The current generation has grown up in an environment of adverse signals from family elders, from schools, and from society, which doesn’t value honest toil. Switch on the TV and the repeated refrain is the language of cruelty, rudeness, and venom. The takeaway is humiliation, not humility.
The young simply are not going to become better unless they do better. Non-stop big talk, thereby, takes a front seat with the bare minimum of action relegated to the back benches.
The bigger problem is not the destination itself, but the journey to get there often falling short because of not really trying and striving. The classic example is the Dacca debacle of 1971, which has been masked by false narratives, leaving thereby the carcinogens within undisturbed.
Often lacking is mental grit – it is that which instills the fighting spirit to defy defeatism and overcome uphill odds. The norm is to overreact, succumb to despair, act on whims, and take panic-prone steps. All of it leads to poor impulse control and a mindset of negativity, where weasel words like “bahut mushkil” and “nahin” predictably crop up as a justification for doing nothing. To cite Thomas Edison, inventor of the light bulb: “Many of life's failures are people who did not realize how close they were to success when they gave up.”
A beacon of light beckons via the Kartarpur corridor breakthrough, sending a clear-cut message of what is achievable through vision and valor. It sends a ripple of joy throughout the worldwide Sikh community. And it is very dear to their hearts as the Sikh sacred soil lies in Pakistan.
It is a salutary lesson, particularly for the educated youth accustomed to seeing their elders throw in the towel in face of challenges, whose difficulty is mostly magnified in their minds.

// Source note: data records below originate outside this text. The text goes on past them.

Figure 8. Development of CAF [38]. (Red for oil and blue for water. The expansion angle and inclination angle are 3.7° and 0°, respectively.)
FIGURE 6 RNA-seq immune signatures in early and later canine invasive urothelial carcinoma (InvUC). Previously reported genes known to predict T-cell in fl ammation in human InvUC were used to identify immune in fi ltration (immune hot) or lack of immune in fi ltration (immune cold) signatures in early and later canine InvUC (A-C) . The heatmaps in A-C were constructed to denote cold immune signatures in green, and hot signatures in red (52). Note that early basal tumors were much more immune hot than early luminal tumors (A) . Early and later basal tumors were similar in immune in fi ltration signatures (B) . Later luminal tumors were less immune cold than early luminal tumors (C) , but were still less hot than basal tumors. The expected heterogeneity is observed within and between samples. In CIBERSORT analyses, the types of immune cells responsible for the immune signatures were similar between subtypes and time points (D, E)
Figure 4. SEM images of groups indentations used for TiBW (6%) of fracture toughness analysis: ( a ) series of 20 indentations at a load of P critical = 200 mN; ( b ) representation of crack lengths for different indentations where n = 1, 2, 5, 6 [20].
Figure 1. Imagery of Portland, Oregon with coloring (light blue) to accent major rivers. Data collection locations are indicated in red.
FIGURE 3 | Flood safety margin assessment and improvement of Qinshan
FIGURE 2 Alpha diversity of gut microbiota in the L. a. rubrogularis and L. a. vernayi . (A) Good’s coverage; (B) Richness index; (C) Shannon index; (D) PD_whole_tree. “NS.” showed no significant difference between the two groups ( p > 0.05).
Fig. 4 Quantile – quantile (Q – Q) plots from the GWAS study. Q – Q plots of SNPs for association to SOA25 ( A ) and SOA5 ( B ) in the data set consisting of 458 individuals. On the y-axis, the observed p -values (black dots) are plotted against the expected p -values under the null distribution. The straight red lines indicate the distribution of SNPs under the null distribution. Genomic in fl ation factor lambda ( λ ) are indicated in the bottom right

The Internet age has had manifold benefits, but it has also brought in a mechanical approach, a conditioning to easy convenience, a self-absorbed complacency in a comfort zone, and a consequent lack of empathy for the “other”, which occurs when there is over-emphasis on the great “I”.
The great Muhammad Ali repeatedly demonstrated, whether inside the ring or outside it, that one can be knocked down without being knocked out. It’s a lesson that the young need to heed.